#### ACTION ITEM:
Below are some records. Print exactly the lines between the one holding "#### **✅ Funcionalidades Extras**" and the one holding "- Performance tuning para alto volume", inclusive, and nothing else.

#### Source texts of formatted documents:
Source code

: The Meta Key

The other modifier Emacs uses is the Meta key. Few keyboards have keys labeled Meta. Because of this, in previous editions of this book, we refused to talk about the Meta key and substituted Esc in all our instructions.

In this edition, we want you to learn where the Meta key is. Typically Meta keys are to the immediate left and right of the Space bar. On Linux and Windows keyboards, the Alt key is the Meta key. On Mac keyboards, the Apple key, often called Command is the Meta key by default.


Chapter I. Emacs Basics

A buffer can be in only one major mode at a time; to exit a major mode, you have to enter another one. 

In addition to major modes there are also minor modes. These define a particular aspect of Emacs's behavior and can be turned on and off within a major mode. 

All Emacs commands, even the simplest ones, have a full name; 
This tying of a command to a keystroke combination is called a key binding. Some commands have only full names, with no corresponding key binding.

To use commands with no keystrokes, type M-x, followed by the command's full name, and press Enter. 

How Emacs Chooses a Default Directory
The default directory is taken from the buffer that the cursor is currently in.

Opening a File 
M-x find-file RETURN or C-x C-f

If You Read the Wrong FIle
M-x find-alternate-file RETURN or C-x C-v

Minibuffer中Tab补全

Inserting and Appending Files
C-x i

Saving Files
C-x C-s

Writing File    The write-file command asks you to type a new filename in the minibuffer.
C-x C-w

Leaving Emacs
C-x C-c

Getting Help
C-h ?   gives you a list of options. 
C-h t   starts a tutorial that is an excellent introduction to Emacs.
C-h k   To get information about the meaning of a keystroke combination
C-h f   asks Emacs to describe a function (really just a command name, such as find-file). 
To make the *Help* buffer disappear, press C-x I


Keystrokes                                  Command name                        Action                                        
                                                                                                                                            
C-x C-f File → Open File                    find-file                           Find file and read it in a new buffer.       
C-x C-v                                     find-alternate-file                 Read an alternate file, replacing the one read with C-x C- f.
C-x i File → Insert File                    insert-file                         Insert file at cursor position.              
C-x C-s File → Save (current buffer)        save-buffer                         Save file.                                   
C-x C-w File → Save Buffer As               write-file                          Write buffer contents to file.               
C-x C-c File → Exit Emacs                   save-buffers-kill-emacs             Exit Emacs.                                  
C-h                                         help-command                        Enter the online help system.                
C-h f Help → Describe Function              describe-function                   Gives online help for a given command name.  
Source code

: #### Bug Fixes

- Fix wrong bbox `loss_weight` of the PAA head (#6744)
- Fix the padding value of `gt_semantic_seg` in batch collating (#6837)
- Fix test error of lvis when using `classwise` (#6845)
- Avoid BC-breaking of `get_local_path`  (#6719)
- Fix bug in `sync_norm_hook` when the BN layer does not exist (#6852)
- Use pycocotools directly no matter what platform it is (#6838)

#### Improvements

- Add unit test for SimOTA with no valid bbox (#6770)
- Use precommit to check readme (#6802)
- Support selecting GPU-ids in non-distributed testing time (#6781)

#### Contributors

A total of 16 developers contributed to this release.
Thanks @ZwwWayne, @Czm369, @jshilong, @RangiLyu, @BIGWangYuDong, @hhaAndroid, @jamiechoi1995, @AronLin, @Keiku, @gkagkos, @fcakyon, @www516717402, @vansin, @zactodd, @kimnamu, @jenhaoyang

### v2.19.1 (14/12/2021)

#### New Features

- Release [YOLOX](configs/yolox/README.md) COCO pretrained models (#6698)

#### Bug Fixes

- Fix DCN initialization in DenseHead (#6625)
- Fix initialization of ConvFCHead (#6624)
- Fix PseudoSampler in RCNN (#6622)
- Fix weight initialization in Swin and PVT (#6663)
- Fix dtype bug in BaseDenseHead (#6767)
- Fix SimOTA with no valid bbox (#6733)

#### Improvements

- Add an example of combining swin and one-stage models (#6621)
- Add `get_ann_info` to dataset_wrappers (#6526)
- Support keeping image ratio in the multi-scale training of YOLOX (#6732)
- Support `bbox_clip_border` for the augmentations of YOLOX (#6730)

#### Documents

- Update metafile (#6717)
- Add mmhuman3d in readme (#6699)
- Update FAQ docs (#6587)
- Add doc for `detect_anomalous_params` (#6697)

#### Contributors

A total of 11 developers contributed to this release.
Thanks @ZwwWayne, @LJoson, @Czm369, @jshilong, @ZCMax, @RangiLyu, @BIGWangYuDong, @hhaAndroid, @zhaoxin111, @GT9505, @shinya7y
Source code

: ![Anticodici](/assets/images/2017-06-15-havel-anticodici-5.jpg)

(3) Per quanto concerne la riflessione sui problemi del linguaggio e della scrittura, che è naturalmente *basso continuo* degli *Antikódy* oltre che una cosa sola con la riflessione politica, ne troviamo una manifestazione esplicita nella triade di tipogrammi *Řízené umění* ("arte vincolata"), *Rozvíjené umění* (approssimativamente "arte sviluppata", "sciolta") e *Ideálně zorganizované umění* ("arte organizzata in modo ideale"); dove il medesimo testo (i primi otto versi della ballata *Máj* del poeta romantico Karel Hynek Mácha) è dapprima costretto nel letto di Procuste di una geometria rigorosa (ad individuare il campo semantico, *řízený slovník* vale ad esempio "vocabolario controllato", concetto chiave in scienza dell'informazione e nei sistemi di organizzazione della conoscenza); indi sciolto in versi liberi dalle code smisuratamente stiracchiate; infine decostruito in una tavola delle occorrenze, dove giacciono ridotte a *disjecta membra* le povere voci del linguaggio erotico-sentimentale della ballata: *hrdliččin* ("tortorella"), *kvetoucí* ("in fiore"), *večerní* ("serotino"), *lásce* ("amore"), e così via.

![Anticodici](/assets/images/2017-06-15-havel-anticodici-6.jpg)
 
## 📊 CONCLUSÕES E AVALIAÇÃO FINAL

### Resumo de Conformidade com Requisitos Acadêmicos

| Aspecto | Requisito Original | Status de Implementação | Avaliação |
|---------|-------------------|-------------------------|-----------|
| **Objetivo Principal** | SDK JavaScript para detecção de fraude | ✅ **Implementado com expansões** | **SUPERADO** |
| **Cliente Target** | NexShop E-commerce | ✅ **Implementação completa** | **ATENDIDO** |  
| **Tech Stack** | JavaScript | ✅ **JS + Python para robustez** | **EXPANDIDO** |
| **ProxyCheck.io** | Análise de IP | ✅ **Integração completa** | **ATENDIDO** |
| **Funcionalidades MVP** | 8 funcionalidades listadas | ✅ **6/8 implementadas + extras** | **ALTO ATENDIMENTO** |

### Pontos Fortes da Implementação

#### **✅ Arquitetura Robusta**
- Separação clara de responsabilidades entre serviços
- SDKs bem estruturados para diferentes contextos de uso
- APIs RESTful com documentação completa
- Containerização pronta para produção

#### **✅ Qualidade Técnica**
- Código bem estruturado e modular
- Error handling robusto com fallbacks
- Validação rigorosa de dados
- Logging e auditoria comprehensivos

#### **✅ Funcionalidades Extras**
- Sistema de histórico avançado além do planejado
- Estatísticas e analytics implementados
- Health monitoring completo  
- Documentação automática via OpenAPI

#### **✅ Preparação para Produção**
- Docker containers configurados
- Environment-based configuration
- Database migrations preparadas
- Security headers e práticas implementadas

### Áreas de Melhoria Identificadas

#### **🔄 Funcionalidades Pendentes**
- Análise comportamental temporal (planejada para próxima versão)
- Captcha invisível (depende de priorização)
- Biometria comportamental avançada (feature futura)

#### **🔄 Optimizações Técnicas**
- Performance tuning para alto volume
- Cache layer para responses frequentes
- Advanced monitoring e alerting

#### YOUR RESPONSE:
#### **✅ Funcionalidades Extras**
- Sistema de histórico avançado além do planejado
- Estatísticas e analytics implementados
- Health monitoring completo  
- Documentação automática via OpenAPI

#### **✅ Preparação para Produção**
- Docker containers configurados
- Environment-based configuration
- Database migrations preparadas
- Security headers e práticas implementadas

### Áreas de Melhoria Identificadas

#### **🔄 Funcionalidades Pendentes**
- Análise comportamental temporal (planejada para próxima versão)
- Captcha invisível (depende de priorização)
- Biometria comportamental avançada (feature futura)

#### **🔄 Optimizações Técnicas**
- Performance tuning para alto volume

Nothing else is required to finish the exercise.